This past weekend, Dave posted about how hard a hit our small sites would take if Microsoft did indeed buy Yahoo, as the rumors right now are suggesting. I, however, don’t buy it…
Why?
Well, it’s a combination of factors, but mostly it’s all about price: Microsoft doesn’t have any problems buying up small companies worth a few hundred million or even a few billion, but with a rumored $50 billion dollar price tag, I think this is a bit of a stretch for Microsoft. Not that they can’t afford it, it’s just that Microsoft rarely does well when it leaves the operating system market - and with Yahoo earning around $6 billion a year, I just can’t see them selling out cheap. If Yahoo was on the way to becoming a dominant player, it may be a different story, but Yahoo is having the same problems and is steadily losing market share to the big G themselves.

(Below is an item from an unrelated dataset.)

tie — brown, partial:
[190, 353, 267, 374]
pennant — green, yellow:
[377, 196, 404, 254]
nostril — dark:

If you look beyond the price tag, a takeover deal comes across more as two drowning people grabbing onto each other for dear life. MSN clearly has a poor search product, which has meant a steady decline in their user base, and Yahoo has traffic but a poor contextual advertising system. The problem is, as great as Yahoo is now, it’s still playing catchup to Google… and as far as I can tell, there aren’t any major innovations in the pipe that could leapfrog them into the lead.
This means if Microsoft were to bite the bullet and buy Yahoo, they would be buying a company in decline, creating an inferior advertising product combined with the poor history of products like the Zune and the excellent Xbox product lines, which have been bleeding around $1 billion every year from the bottom line.
Now to play the devil’s advocate, I do have to admit the deal makes a certain amount of sense - which is probably why so many like shoemoney think this deal should and will happen. Yahoo owns a number of plumb online properties which could give Microsoft’s ad center the traffic it needs to shine.
It’s just that $50 billion or so is for keeps, and it’s a lot of cash - even for Microsoft - and I just can’t see Microsoft shareholders being swept away and allowing their shares to be diluted with a stock deal either.